Перепишите без изменений строки данных, начиная со строки, где есть «Muriel DARRAS et Pie», и до самого конца данных включительно.

ДАННЫЕ ДЛЯ УПРАЖНЕНИЯ:
---
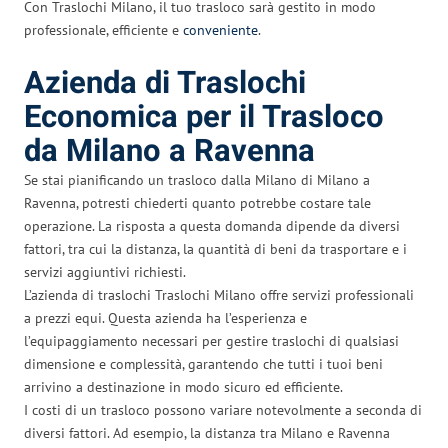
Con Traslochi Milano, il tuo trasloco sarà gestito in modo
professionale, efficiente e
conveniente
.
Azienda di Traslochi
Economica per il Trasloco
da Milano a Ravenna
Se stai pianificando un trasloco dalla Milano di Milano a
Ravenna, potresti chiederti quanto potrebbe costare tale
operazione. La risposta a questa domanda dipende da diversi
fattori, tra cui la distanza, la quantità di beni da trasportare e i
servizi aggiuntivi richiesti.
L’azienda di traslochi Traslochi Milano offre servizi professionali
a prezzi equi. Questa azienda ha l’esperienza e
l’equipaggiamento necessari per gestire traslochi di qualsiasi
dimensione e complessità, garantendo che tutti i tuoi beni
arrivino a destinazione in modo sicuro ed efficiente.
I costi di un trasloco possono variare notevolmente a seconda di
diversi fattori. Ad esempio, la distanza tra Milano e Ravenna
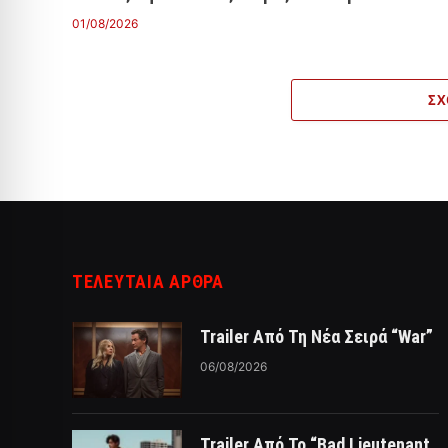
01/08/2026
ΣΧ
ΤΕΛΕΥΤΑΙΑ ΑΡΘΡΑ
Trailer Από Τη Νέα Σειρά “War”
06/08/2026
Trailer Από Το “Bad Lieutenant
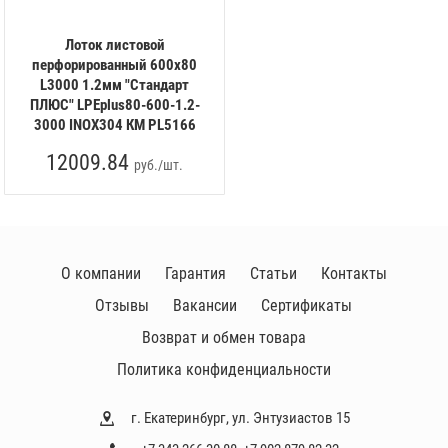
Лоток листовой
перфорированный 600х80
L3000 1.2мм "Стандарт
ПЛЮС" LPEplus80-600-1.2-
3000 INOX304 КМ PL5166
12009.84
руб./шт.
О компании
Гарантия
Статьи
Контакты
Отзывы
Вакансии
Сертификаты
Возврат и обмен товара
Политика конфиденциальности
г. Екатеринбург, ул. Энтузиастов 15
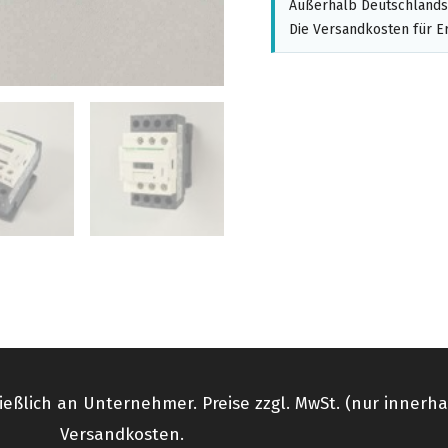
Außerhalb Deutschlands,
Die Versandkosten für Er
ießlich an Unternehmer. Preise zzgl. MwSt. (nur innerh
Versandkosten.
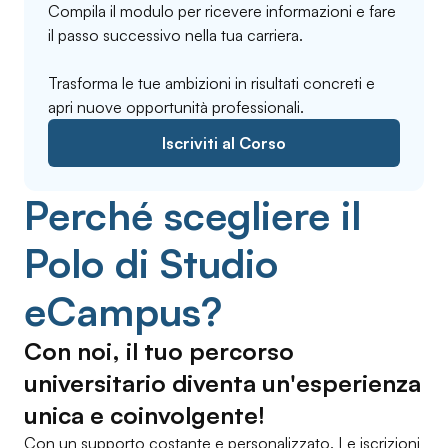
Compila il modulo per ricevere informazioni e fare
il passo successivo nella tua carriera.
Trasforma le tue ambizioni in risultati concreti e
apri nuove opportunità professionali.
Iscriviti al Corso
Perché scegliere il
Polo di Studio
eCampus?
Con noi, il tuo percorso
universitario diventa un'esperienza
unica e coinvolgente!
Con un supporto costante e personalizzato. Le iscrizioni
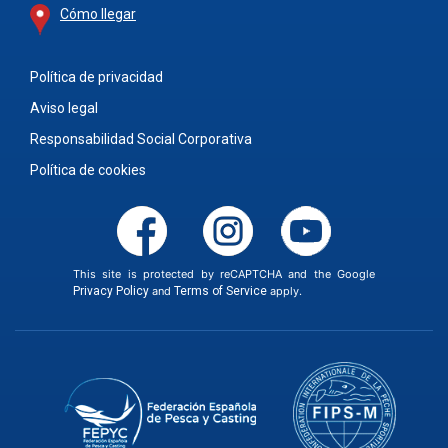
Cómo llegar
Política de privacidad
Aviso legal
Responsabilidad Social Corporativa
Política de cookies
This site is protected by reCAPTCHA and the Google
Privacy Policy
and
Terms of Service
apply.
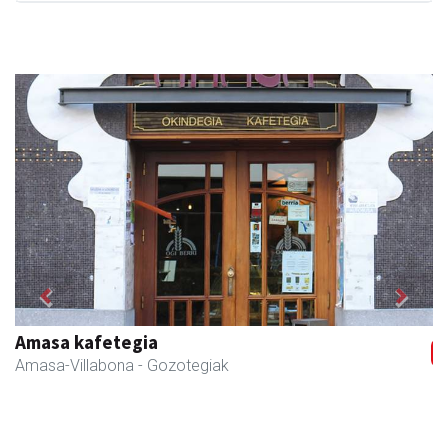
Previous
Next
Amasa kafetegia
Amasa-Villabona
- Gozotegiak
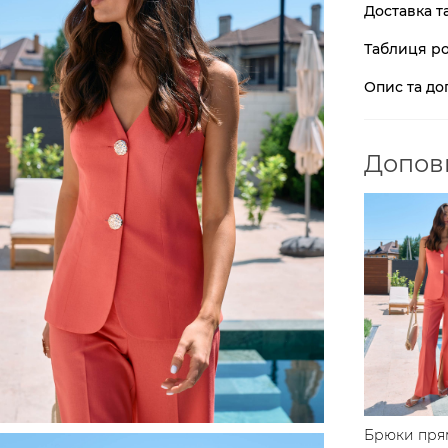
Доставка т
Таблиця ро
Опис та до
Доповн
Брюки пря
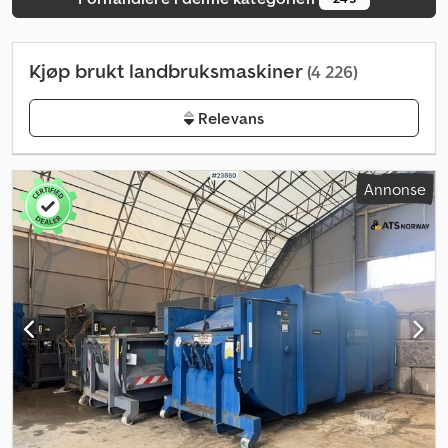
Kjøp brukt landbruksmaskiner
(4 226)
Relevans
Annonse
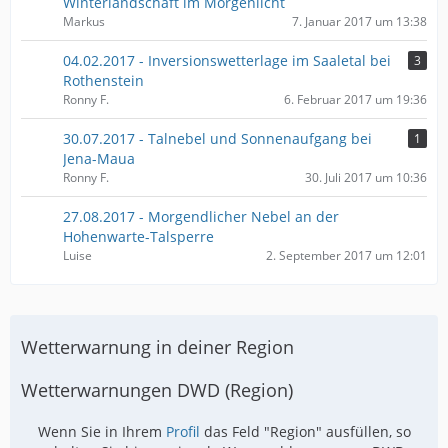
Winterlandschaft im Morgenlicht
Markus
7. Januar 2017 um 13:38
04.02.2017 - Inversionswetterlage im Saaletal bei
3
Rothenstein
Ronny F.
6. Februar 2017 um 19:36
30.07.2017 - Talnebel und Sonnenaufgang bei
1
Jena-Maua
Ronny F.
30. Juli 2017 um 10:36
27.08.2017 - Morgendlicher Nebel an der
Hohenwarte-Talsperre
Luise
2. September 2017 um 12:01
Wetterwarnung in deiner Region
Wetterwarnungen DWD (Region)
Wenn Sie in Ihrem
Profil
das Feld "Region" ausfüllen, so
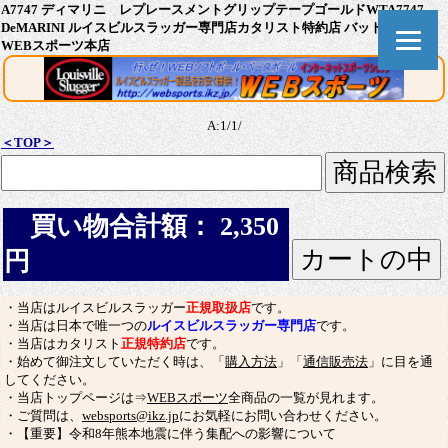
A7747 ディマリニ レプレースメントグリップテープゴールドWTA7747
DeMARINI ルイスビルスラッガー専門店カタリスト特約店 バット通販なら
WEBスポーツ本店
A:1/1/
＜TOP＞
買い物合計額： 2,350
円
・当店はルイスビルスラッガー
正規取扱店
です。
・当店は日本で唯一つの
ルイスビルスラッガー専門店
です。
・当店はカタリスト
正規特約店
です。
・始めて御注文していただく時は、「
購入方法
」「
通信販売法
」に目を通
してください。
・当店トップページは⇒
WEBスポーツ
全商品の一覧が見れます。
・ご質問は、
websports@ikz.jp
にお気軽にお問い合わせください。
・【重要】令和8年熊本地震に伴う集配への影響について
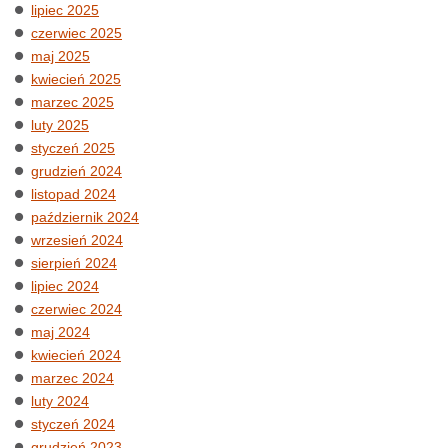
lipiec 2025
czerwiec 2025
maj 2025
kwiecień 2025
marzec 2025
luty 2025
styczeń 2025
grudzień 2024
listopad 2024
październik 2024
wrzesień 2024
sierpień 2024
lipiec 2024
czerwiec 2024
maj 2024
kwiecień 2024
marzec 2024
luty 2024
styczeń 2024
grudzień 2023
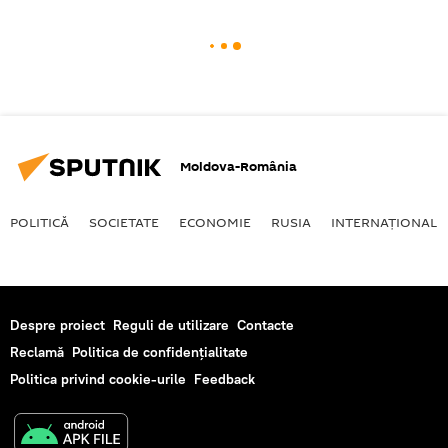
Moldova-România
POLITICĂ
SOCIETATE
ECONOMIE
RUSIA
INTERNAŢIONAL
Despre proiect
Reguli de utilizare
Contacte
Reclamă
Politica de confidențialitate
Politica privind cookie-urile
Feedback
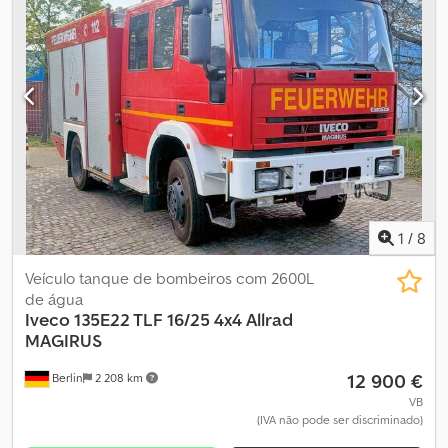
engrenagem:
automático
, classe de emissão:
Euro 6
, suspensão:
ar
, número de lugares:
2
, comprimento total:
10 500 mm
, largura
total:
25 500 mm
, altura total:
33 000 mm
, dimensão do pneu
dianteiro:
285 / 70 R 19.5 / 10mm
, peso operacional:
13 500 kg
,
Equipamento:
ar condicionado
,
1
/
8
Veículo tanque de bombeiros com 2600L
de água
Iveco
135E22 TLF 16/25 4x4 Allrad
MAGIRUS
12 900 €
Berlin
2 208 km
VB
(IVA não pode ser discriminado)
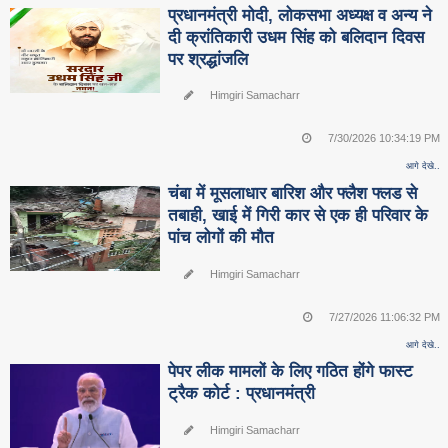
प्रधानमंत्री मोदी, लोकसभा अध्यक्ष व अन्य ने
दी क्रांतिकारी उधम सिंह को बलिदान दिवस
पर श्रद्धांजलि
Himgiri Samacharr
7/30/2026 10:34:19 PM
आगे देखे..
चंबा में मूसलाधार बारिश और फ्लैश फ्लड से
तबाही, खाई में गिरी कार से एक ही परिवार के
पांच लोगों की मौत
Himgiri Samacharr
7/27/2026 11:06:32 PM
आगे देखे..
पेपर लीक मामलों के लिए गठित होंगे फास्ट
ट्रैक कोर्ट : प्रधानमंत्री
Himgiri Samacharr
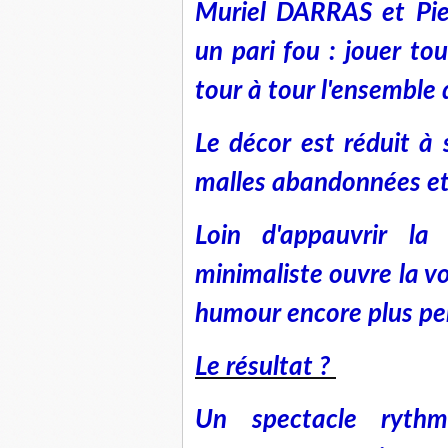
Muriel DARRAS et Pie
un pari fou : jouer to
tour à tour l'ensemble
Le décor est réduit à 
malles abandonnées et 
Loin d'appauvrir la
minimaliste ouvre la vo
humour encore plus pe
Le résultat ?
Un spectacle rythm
---
ОТВЕТ:
Muriel DARRAS et Pie
un pari fou : jouer to
tour à tour l'ensemble
Le décor est réduit à 
malles abandonnées et 
Loin d'appauvrir la
minimaliste ouvre la vo
humour encore plus pe
Le résultat ?
Un spectacle rythm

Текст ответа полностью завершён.